The first Christmas of the war was celebrated in the South with spirits and song. Whiskey acquired the nickname among some Rebels as “Oh-be-joyful,” under which guise it pops up in their letters home. Quality, however, was on the wane: “The general Davis sent up a barrel of whiskey to the camp,” reported one trooper, “but it was such villainous stuff that only the old soakers could stomach it.” The following year whiskey could still be found to celebrate the Nativity, but shortages of other supplies rendered its enjoyment imperfect. One Texan rebel’s diary entry for December 25, 1862, lamented the absence of eggs to make eggnog and observed, “If it was in my power I would condemn every old hen on the Rio Grande to six months confinement in close-coop for the non conformance of a most sacred duty.” By 1863, however, not only the mixers but also oh-be-joyful was in short supply. Post-Vicksburg, the Mississippi was controlled by the Union, thus cutting off Taos Lightning and other such delicacies, and within the Confederate heartland stills were being broken up for their copper, which was used to forge bronze cannon.

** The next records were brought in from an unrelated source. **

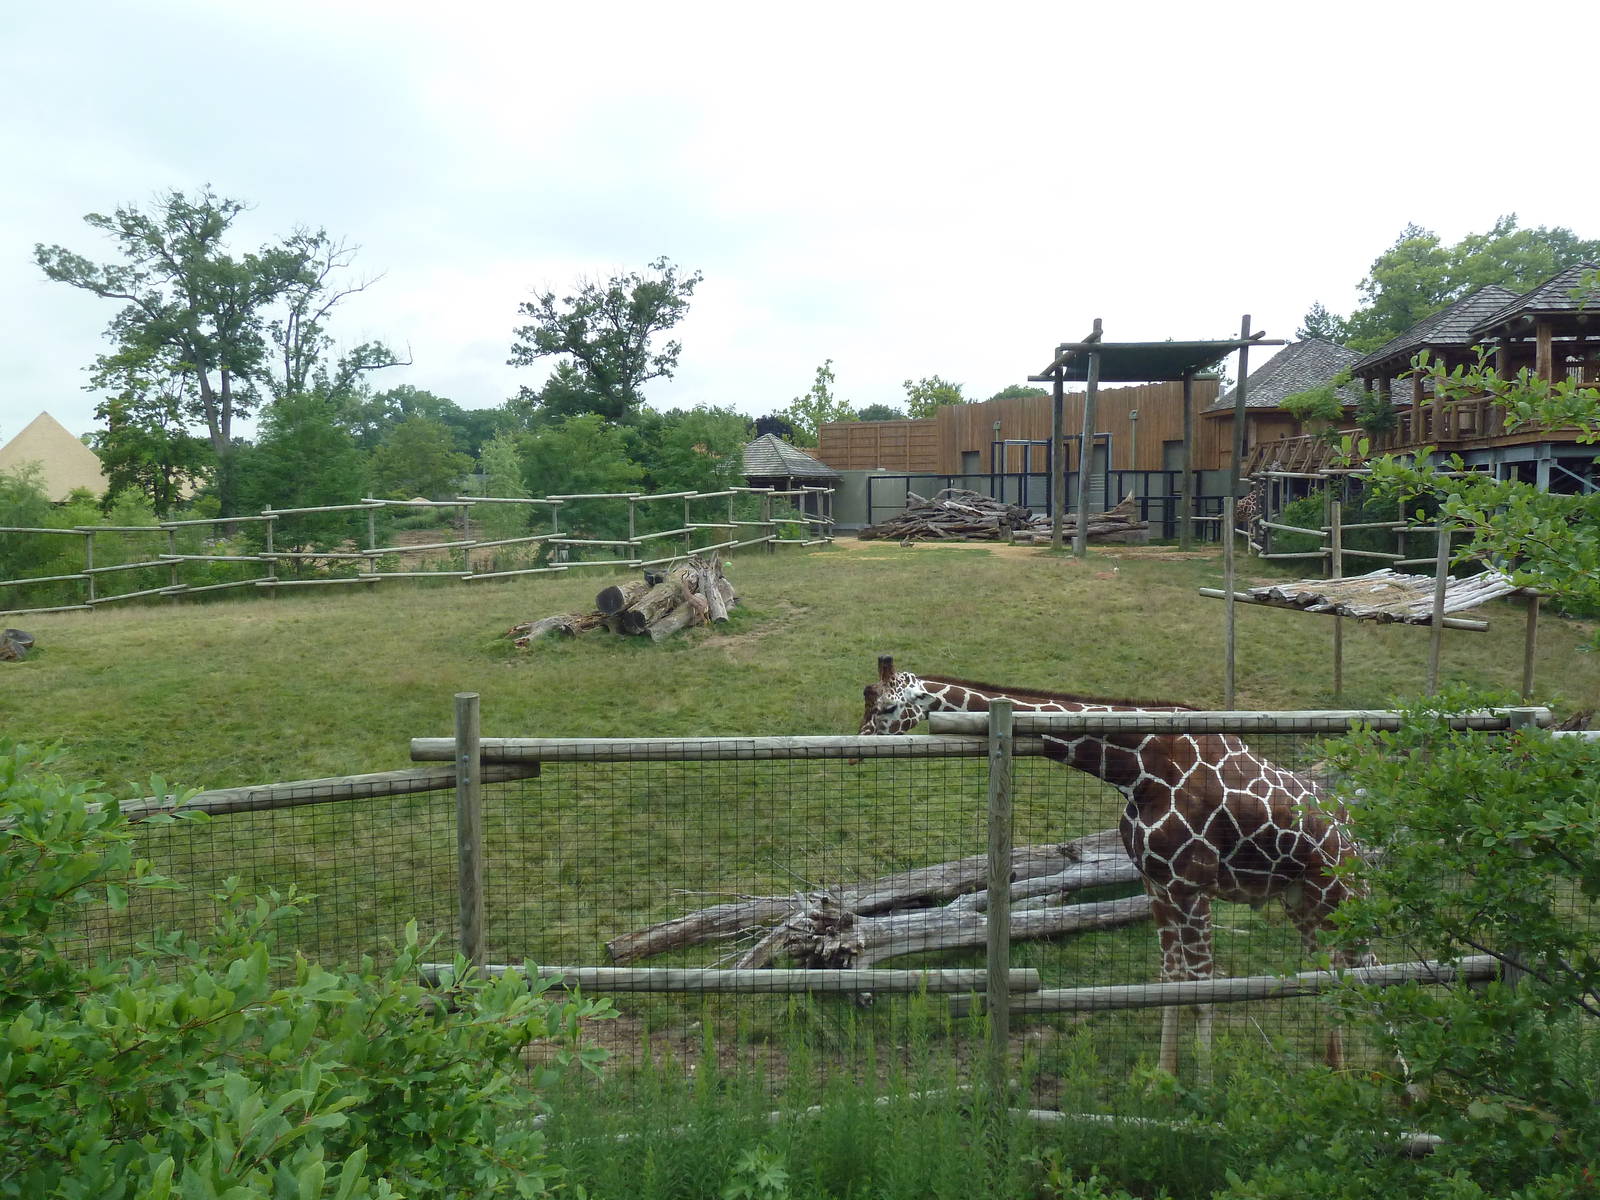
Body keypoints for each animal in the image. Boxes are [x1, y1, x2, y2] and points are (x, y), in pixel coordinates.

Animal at [858, 655, 1371, 1076]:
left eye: (887, 708)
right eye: (867, 705)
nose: (861, 744)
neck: (1139, 769)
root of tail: (1355, 831)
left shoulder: (1192, 885)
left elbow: (1203, 986)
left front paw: (1204, 1088)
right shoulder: (1157, 885)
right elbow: (1172, 979)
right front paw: (1162, 1078)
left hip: (1341, 898)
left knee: (1364, 966)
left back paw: (1376, 1078)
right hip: (1301, 902)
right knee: (1333, 971)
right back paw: (1337, 1066)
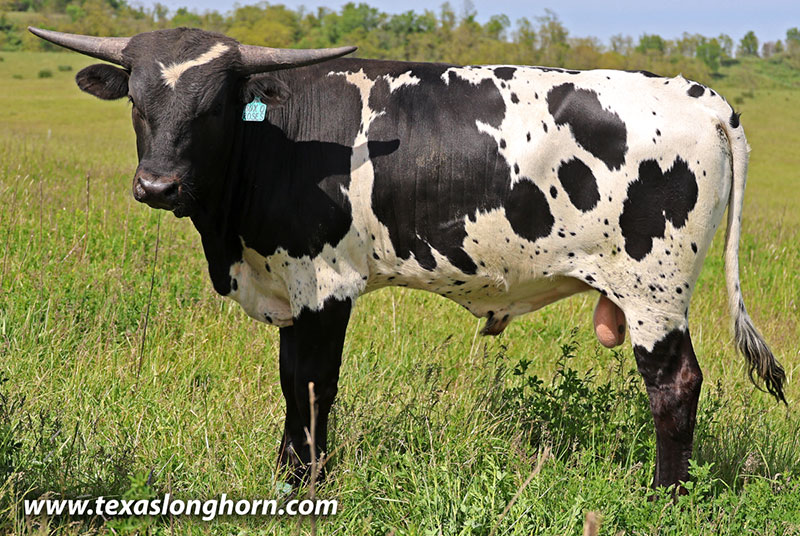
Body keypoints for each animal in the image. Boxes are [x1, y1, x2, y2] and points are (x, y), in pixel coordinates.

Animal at [30, 26, 786, 492]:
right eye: (137, 99)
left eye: (215, 105)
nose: (158, 185)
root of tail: (695, 93)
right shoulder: (289, 287)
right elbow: (290, 383)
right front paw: (286, 476)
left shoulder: (324, 285)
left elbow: (314, 384)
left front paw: (310, 482)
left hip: (653, 290)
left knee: (675, 386)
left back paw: (665, 496)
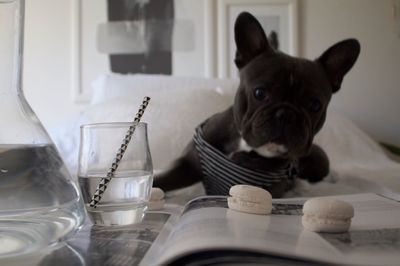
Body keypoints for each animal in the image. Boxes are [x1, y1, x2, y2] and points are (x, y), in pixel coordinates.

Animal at [153, 11, 360, 197]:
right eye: (259, 93)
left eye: (315, 105)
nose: (286, 114)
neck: (243, 145)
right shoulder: (186, 166)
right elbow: (159, 181)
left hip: (319, 161)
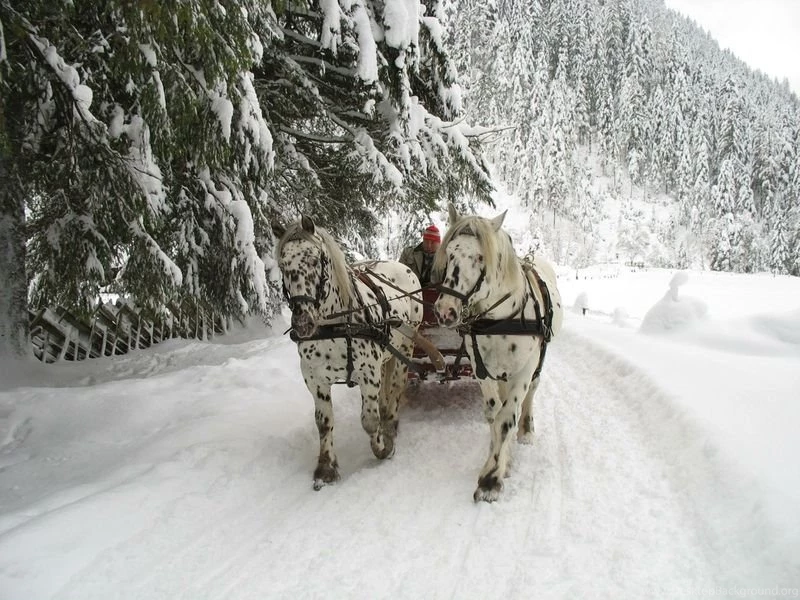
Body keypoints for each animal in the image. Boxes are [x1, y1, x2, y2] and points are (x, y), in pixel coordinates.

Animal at [277, 215, 423, 490]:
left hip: (406, 347)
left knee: (396, 387)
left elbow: (369, 421)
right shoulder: (315, 379)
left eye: (315, 260)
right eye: (282, 264)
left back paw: (390, 424)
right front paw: (326, 468)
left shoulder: (368, 374)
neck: (335, 325)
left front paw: (383, 447)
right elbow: (323, 423)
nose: (302, 322)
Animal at [433, 204, 563, 502]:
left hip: (537, 362)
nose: (445, 310)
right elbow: (495, 414)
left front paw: (491, 479)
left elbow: (507, 417)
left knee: (529, 396)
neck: (500, 318)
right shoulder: (481, 367)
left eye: (481, 256)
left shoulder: (524, 368)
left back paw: (526, 431)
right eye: (451, 251)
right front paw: (500, 461)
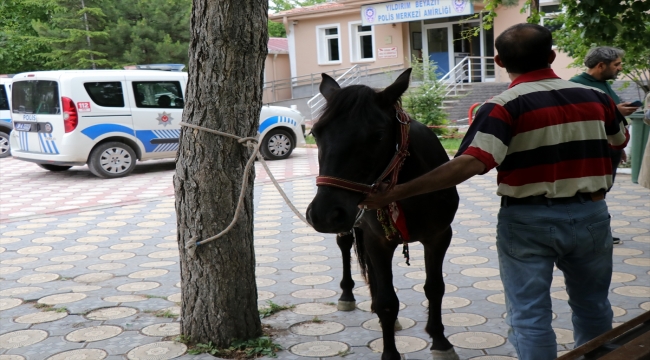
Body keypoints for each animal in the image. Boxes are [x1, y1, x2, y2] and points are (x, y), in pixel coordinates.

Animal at [306, 68, 458, 360]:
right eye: (315, 133)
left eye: (377, 135)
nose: (323, 214)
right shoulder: (378, 241)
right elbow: (388, 301)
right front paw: (390, 352)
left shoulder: (439, 236)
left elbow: (435, 288)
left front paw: (440, 340)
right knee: (345, 246)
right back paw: (347, 295)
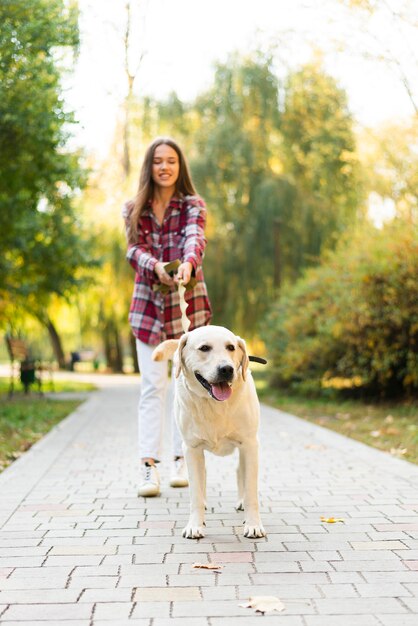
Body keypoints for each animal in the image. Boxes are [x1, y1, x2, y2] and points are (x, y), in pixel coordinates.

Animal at [152, 326, 266, 536]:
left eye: (231, 347)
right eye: (204, 348)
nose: (227, 369)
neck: (214, 404)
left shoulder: (250, 444)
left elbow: (251, 491)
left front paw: (253, 524)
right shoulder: (191, 448)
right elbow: (195, 492)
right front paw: (195, 525)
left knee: (241, 472)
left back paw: (241, 502)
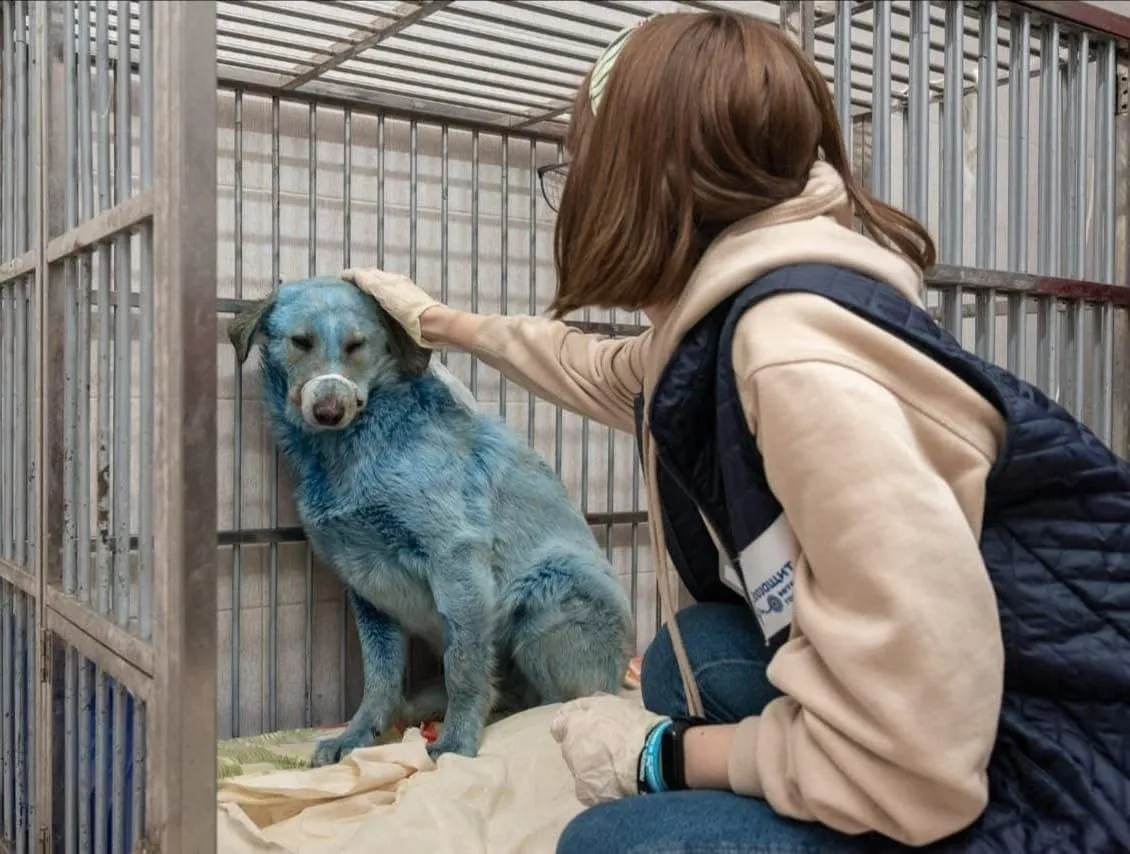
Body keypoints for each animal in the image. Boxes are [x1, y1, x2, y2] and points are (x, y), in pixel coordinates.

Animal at [227, 279, 637, 759]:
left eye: (356, 345)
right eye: (300, 342)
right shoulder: (365, 585)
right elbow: (379, 677)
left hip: (550, 597)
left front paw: (457, 741)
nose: (329, 411)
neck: (346, 452)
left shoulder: (456, 559)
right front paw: (357, 735)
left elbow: (465, 666)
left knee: (554, 703)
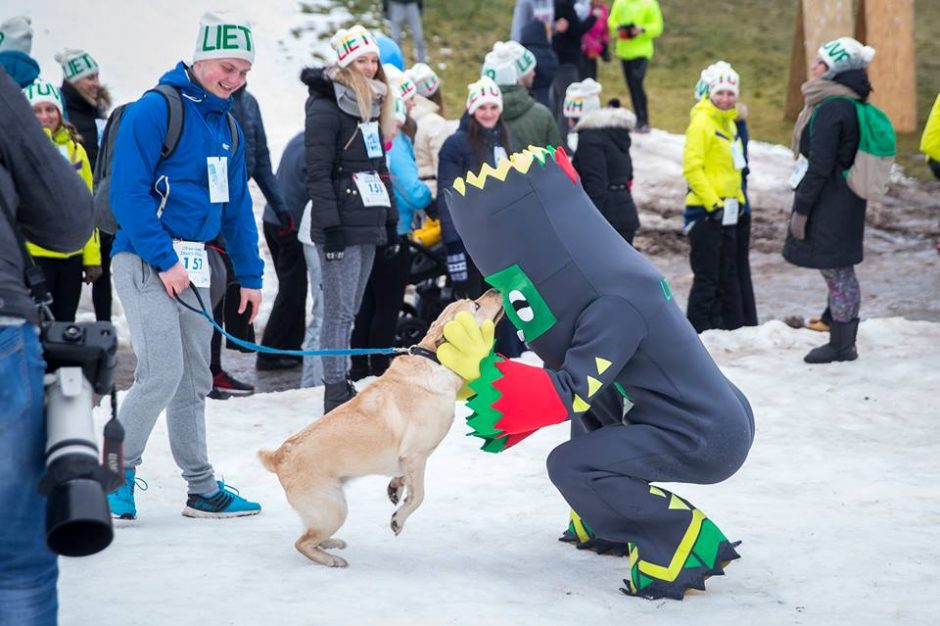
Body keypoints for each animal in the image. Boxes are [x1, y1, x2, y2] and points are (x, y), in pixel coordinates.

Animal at [258, 288, 504, 564]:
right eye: (475, 305)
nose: (494, 289)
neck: (436, 360)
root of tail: (278, 457)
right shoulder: (416, 456)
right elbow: (418, 496)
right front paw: (398, 519)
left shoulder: (408, 460)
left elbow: (404, 481)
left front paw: (395, 488)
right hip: (334, 508)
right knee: (302, 542)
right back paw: (331, 559)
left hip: (329, 508)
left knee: (309, 535)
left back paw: (331, 545)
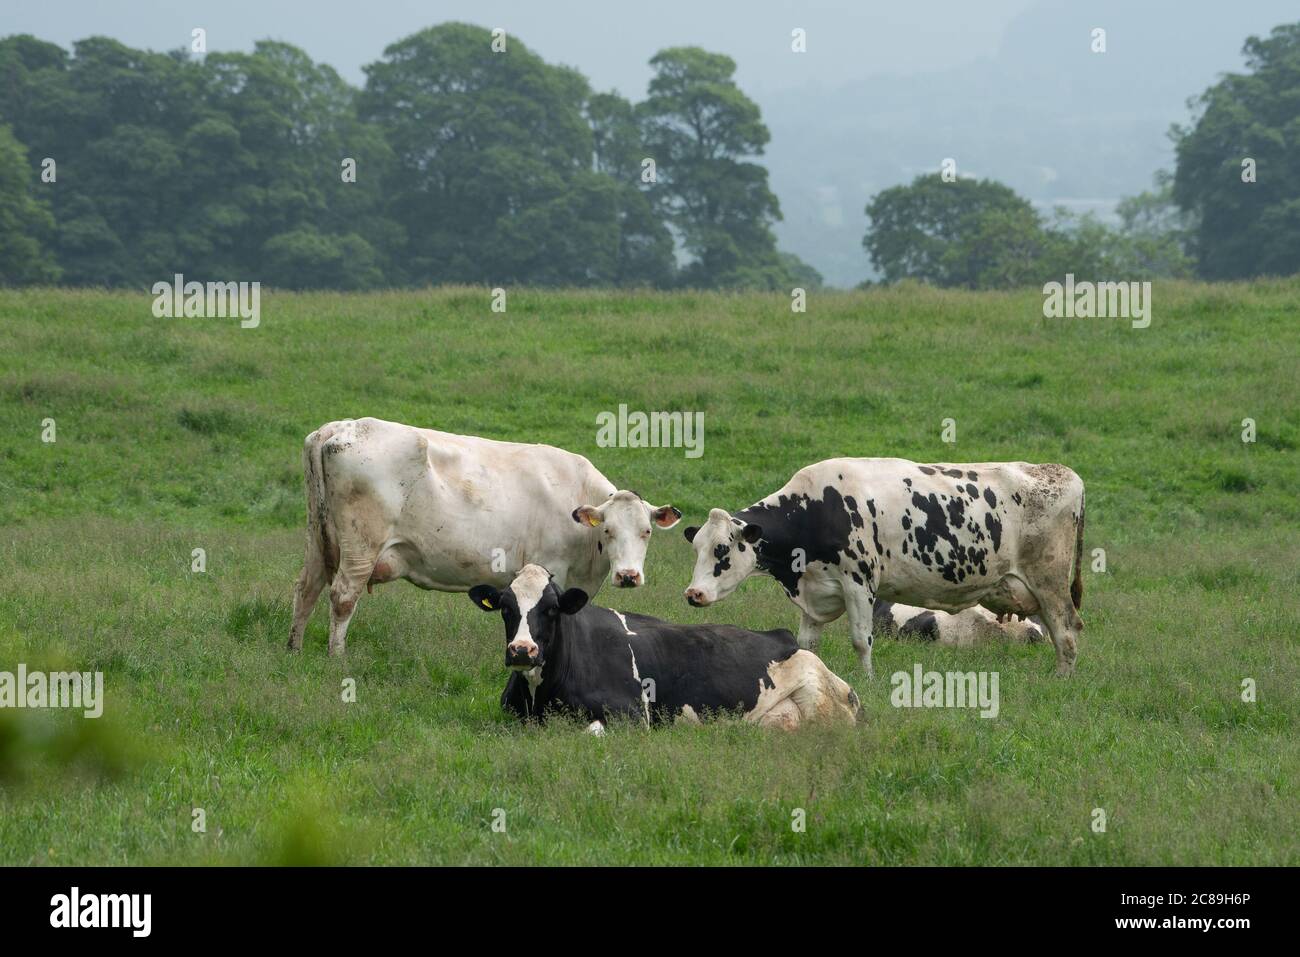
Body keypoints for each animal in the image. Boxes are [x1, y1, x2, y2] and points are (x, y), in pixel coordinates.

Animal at [289, 418, 681, 657]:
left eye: (646, 532)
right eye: (608, 530)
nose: (628, 576)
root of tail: (342, 427)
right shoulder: (549, 567)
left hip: (317, 538)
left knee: (307, 587)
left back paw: (295, 649)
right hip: (361, 546)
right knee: (343, 596)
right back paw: (336, 657)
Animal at [473, 561, 857, 733]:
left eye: (552, 608)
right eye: (505, 608)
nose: (522, 650)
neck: (540, 694)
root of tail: (782, 636)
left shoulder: (631, 715)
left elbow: (591, 730)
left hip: (822, 701)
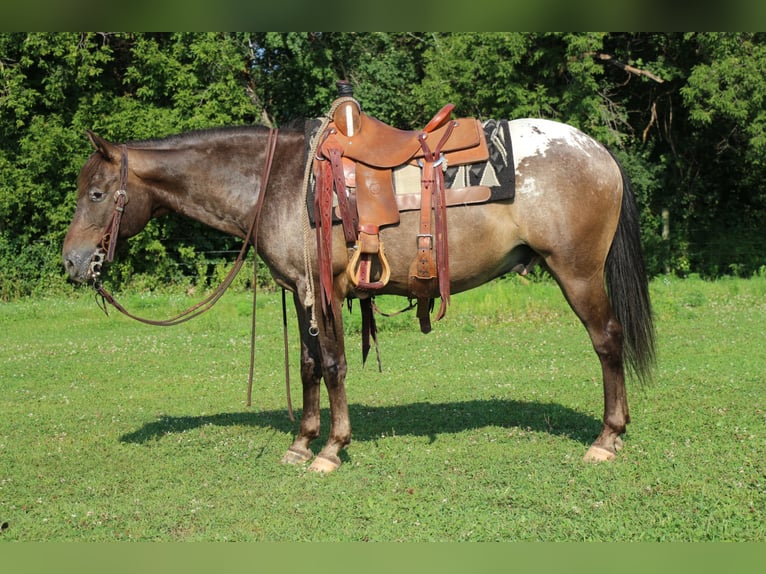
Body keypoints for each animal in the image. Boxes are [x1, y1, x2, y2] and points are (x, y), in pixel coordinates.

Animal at [63, 116, 656, 472]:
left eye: (97, 193)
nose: (72, 262)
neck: (277, 183)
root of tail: (597, 150)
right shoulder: (302, 290)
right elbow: (307, 366)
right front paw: (300, 444)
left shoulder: (323, 290)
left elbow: (332, 364)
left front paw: (331, 449)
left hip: (577, 272)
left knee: (608, 340)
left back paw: (607, 438)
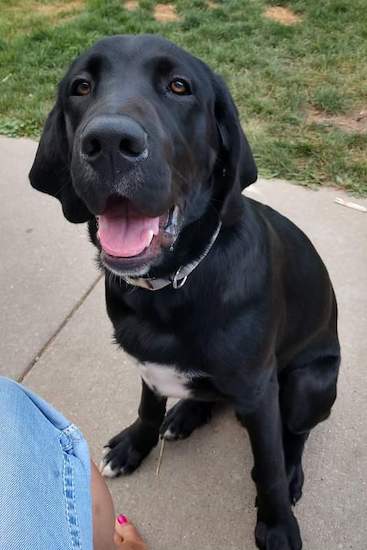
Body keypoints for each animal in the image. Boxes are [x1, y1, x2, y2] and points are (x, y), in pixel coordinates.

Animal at [30, 35, 340, 550]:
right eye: (81, 86)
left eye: (179, 86)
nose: (109, 142)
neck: (171, 284)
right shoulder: (147, 362)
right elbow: (148, 406)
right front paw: (135, 444)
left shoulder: (260, 389)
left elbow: (269, 467)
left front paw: (277, 524)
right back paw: (186, 414)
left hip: (309, 382)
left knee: (295, 435)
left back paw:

At the same time that supplies of liquor were diminishing, the temperance movement began to appear in force in Southern camps. While Bibles had been issued to every soldier by various benevolent societies at the start of the conflict, these were neglected in initial years, when it seemed that the next Rebel victory would force the Union to sue for peace. However, as reverses on the battlefield increased, a religious revival took place among the Confederate ranks, which was supported by a plethora of religious tracts, whose publishers maintained a more efficient distribution network than the suppliers of such secular comforts as clothing and rations. These tracts provided moral as well as spiritual guidance to the Rebel troops and sought to arm them against the evils of swearing, gambling, and drinking. One such,
Lincoln and Liquor,
put a new spin on the slave-to-alcohol argument—why fight for freedom from Washington, only to surrender to the whiskey bottle? The pamphlet also predicted crop failures if they continued to be wasted in the manufacture of “distilled damnation.” The revival and the pamphleteering seem to have diminished demand for now-scarce alcohol. One rebel soldier wrote to his mother and sister from the front thanking them for various gifts, including some whiskey, but warning them, “The Whiskey you may depend will be used moderately as I belong to the Temperance society of whom Gen Braxton Bragg is president.”